• [Extract]:
This introductory essay provides some background and introduces the main themes of the volume. Principally these are the growing archaeological applications of 3D data, for which laser scanning is now a major source, and how these relate to the interpretation of topography. ALS is not straightforward ‘data’ and its incorporation into routine practice demands a level of understanding and critical thinking, which range across scale of analysis, certainty of interpretation, the roles of processing and visualisation, integration and varying uptake and regional traditions. The essay concludes with some comments on prospects for the future and a brief description of the contents and origins of this volume. The emphasis throughout is on the underlying principles, rather than technical descriptions or issues. For an overview of the technical aspects of laser scanning see Chapter 2 (Opitz) and attention is also drawn to the glossary of key technical terms on p. 266.

3D data in archaeology

Digital 3D data is now entirely embedded in archaeological recording, interpretation and visualisation, within a wide variety of projects and at a variety of scales. ALS has found applications in mapping and prospection surveys in woodland, scrub and open ground, and may provide the only means of survey in difficult to access areas. While basic mapping may draw on relatively low-resolution, usually second-hand, data, the potential of high point densities to provide incredibly detailed recording of small landscapes and individual sites has been demonstrated. ALS has shown its value in providing landscape context, drawing on geomorphological mapping of palaeo-features and landscape characterization, and informing conservation studies focused on the impacts of erosion or modern land use.

On the site scale, terrestrial laser scanners (TLS) are used to collect bespoke data for specific archaeological projects. Such projects may include recording a site or monument before excavation or conservation work takes place, detailed documentation during excavation of complex or easily damaged features, or scanning of highly eroded or abraded surfaces to highlight subtle features. Like ALS, this type of recording has immediate primary applications in erosion and stability monitoring, particularly of monuments exposed to weather, pollution and tourists. With even smaller scale scanners used in laboratories the same processes of documentation and applications apply in equal measure to small objects, and are increasingly part of the study of the manufacture and use of artefacts.

• [Record excerpts]:
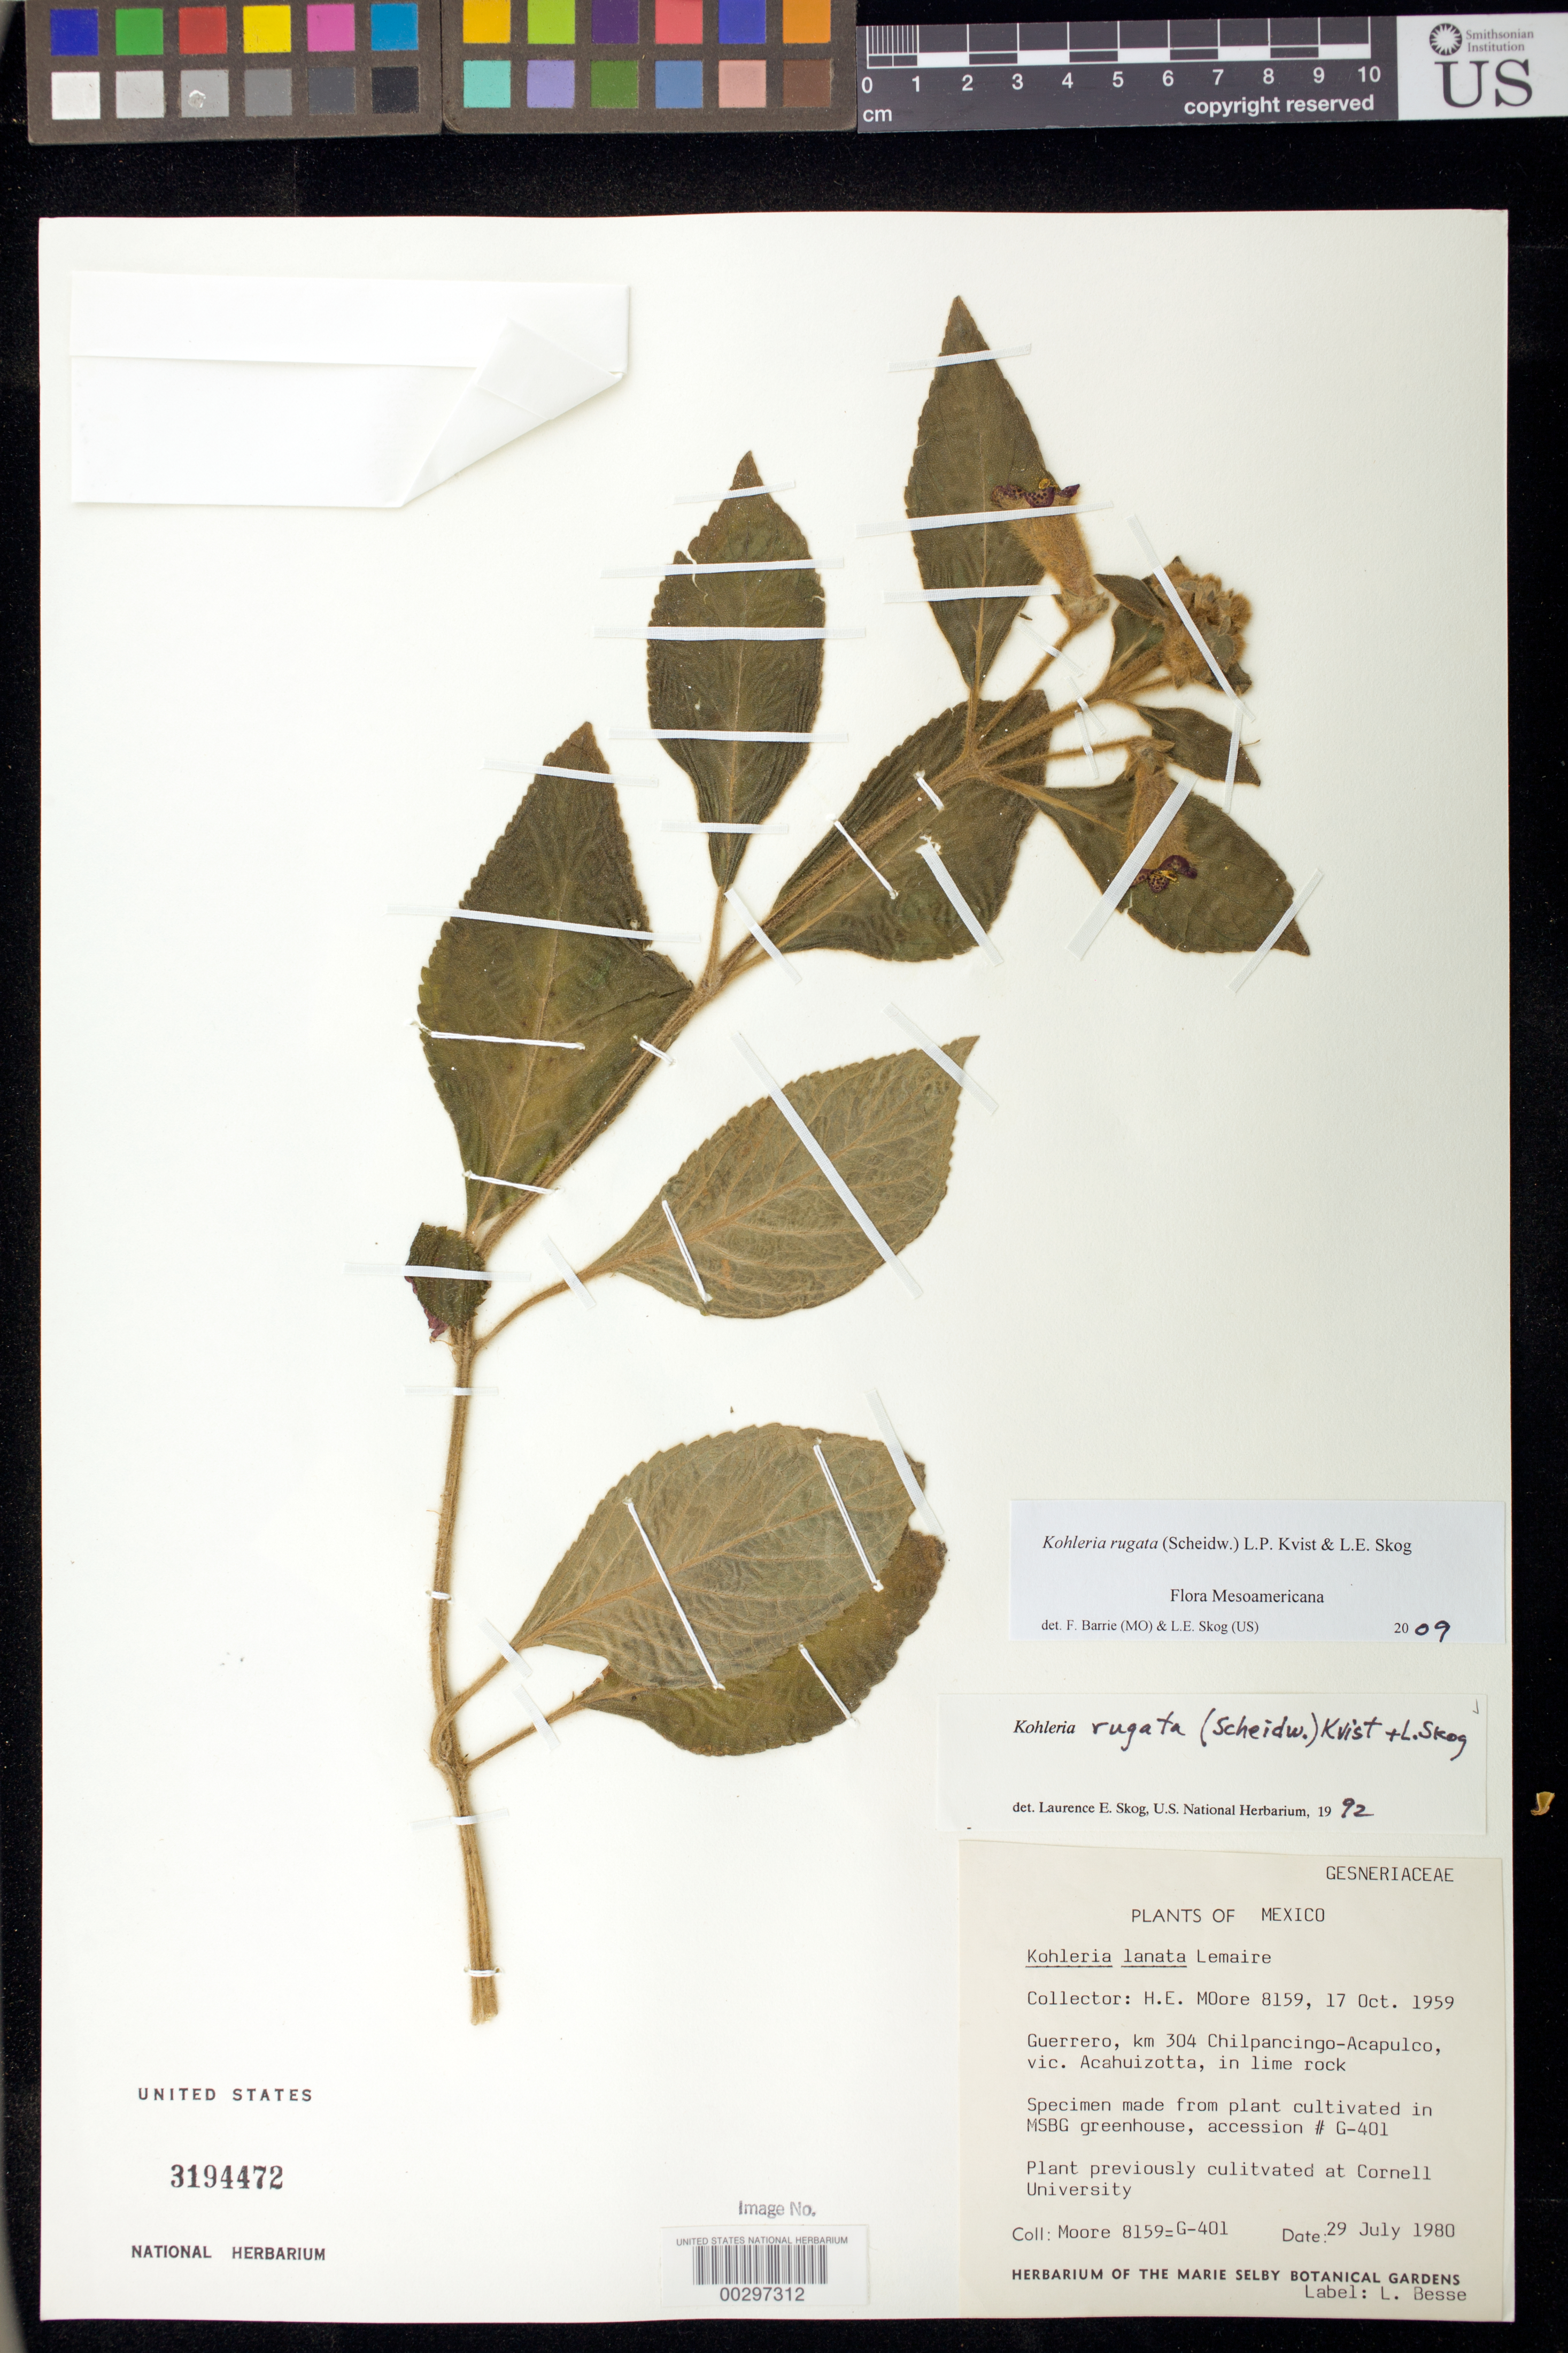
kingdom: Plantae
...
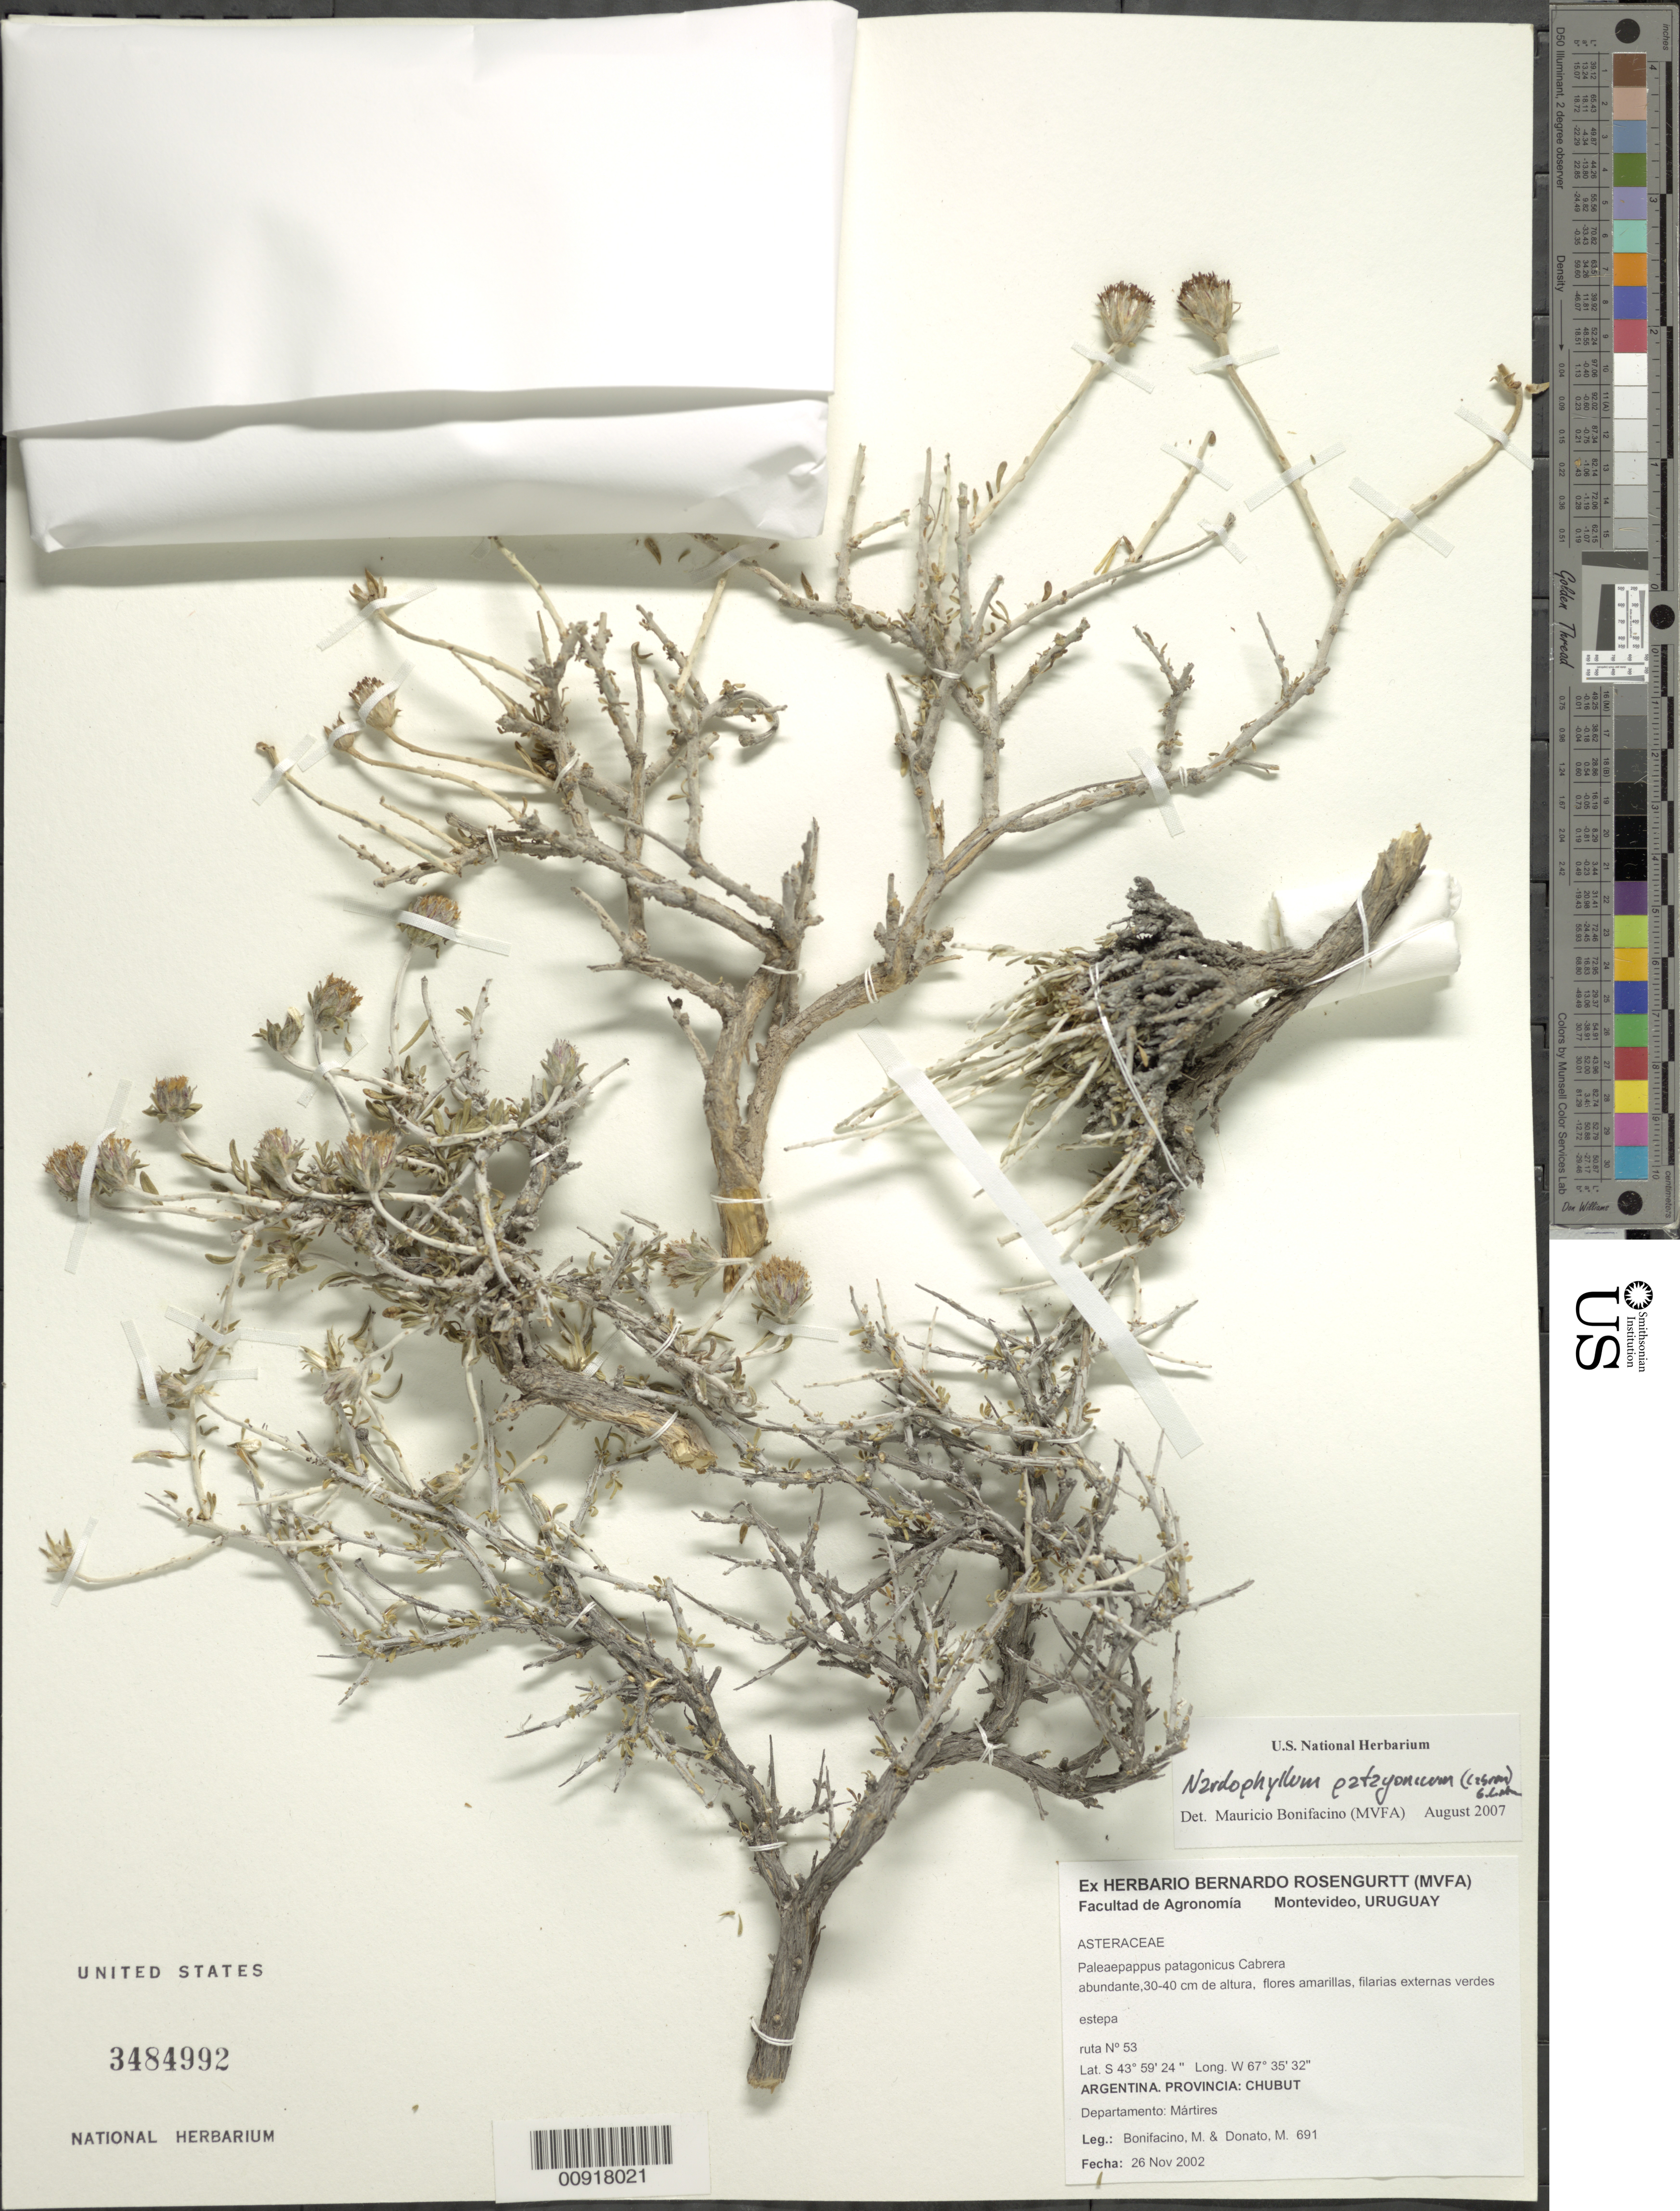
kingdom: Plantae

• [Set tasks]:
A. Summarize the laser scanning essay in two sentences.
B. Quote the part of the laser scanning essay that opens with the words containing "3D data in archaeology" and closes with "modern land use.".
Rely solely on the text, not on the listing.

• [Responses in order]:
A. The essay introduces the growing archaeological applications of 3D data, for which laser scanning is now a major source, and notes that incorporating ALS into routine practice demands understanding and critical thinking. It describes how ALS serves mapping, prospection, landscape context and conservation studies, while terrestrial and laboratory scanners document sites, monuments and small objects and support erosion and stability monitoring.

B.
3D data in archaeology

Digital 3D data is now entirely embedded in archaeological recording, interpretation and visualisation, within a wide variety of projects and at a variety of scales. ALS has found applications in mapping and prospection surveys in woodland, scrub and open ground, and may provide the only means of survey in difficult to access areas. While basic mapping may draw on relatively low-resolution, usually second-hand, data, the potential of high point densities to provide incredibly detailed recording of small landscapes and individual sites has been demonstrated. ALS has shown its value in providing landscape context, drawing on geomorphological mapping of palaeo-features and landscape characterization, and informing conservation studies focused on the impacts of erosion or modern land use.